Task directions: Gather every line below that contains the string "value". Case counts.

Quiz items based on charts
+++

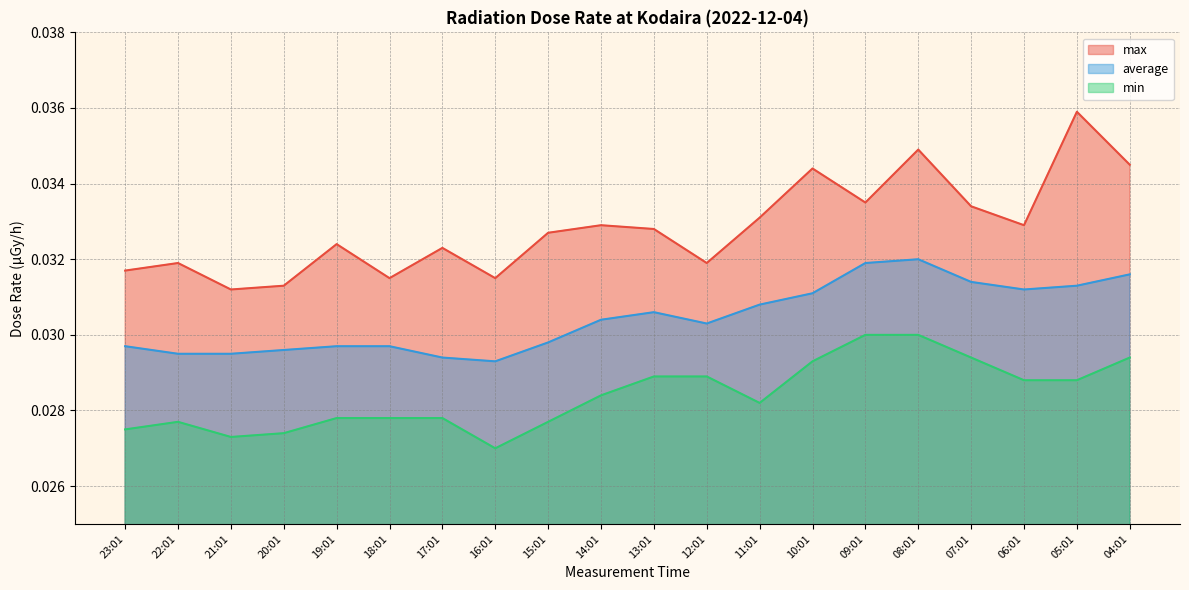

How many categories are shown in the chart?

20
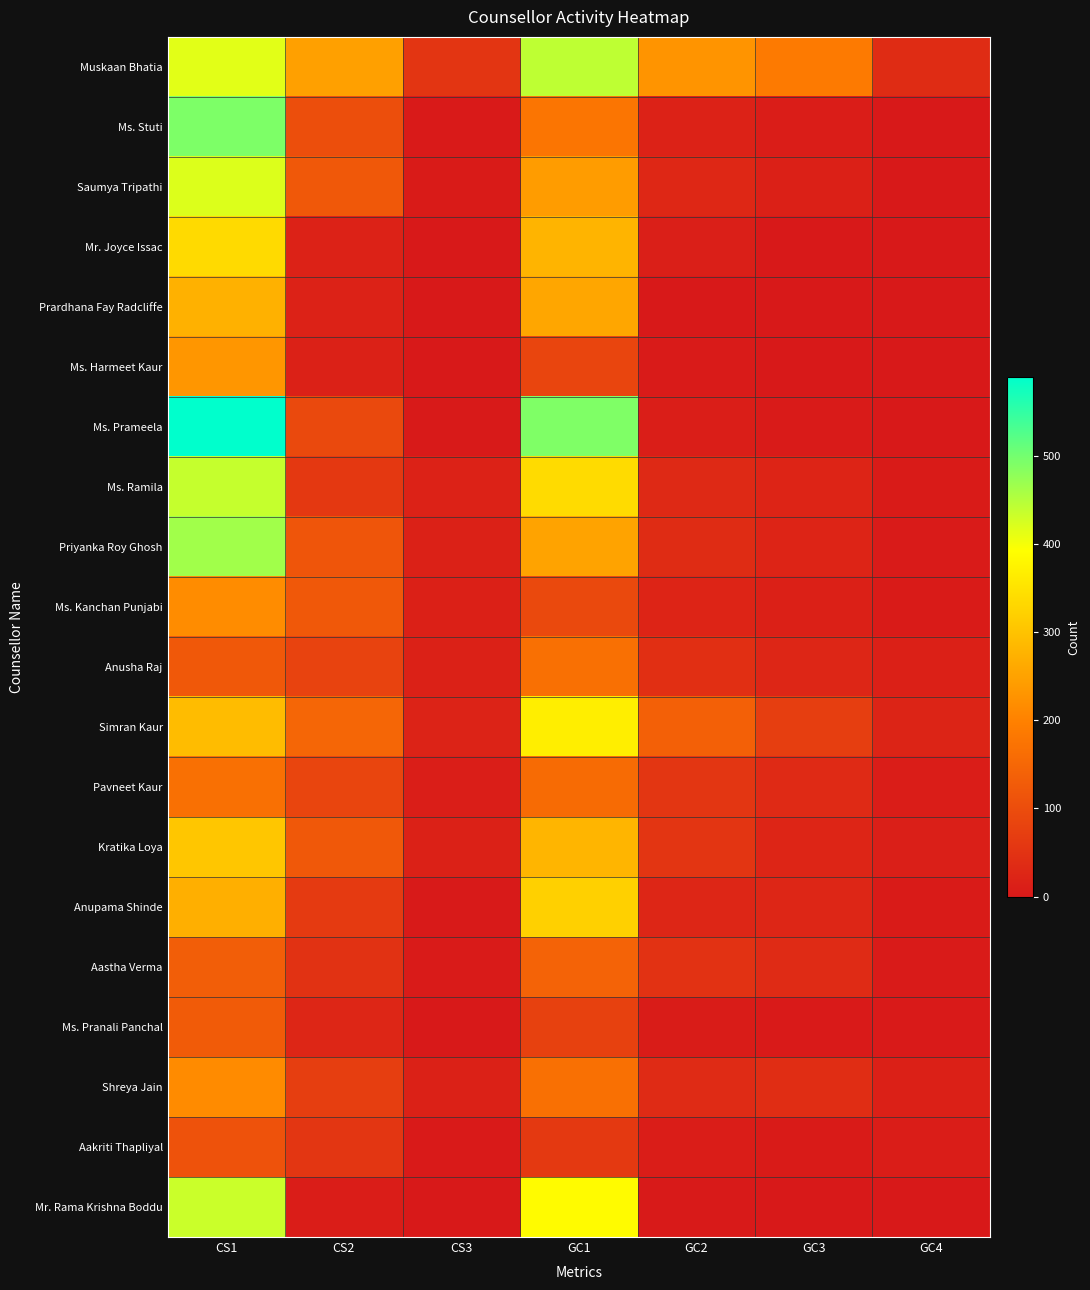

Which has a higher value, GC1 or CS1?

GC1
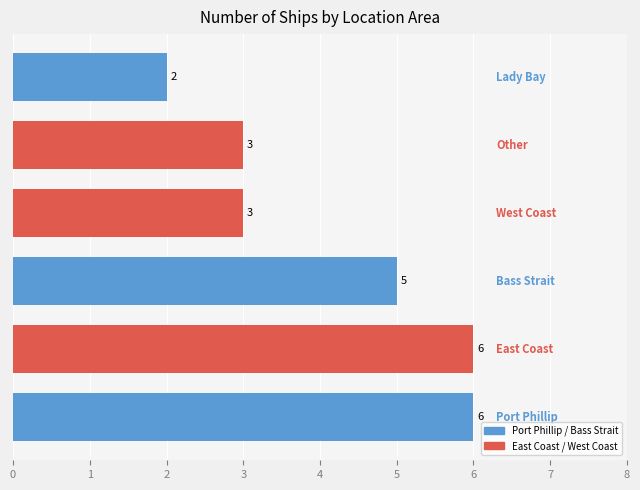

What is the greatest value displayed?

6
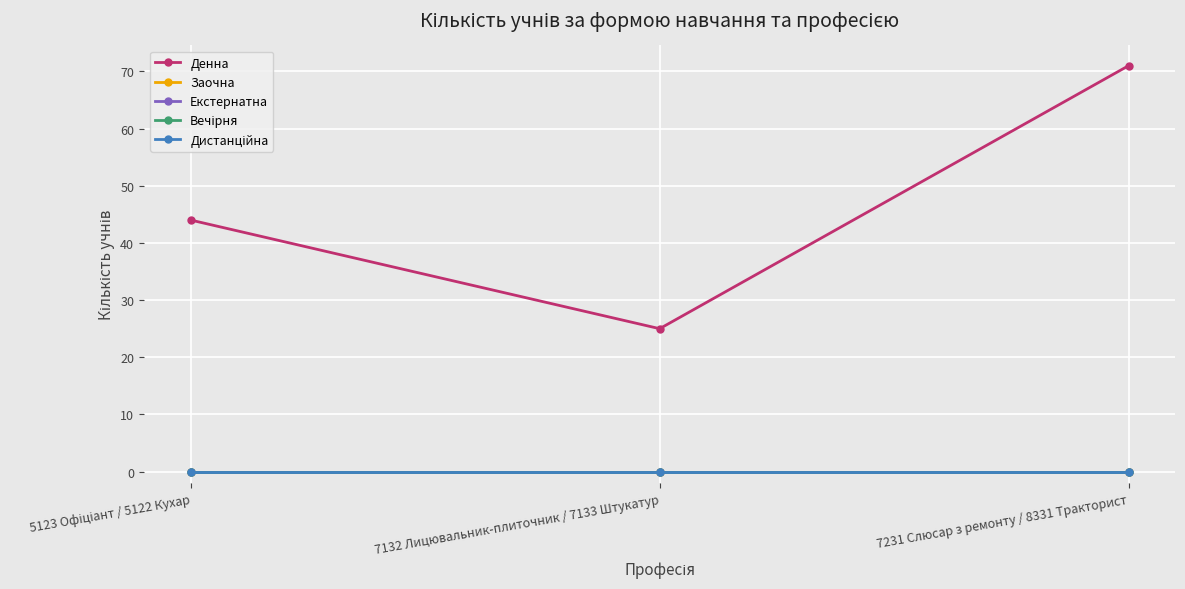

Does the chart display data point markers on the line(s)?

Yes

+++

Response to this exercise:
Which has a higher value, GC1 or CS1?
What is the greatest value displayed?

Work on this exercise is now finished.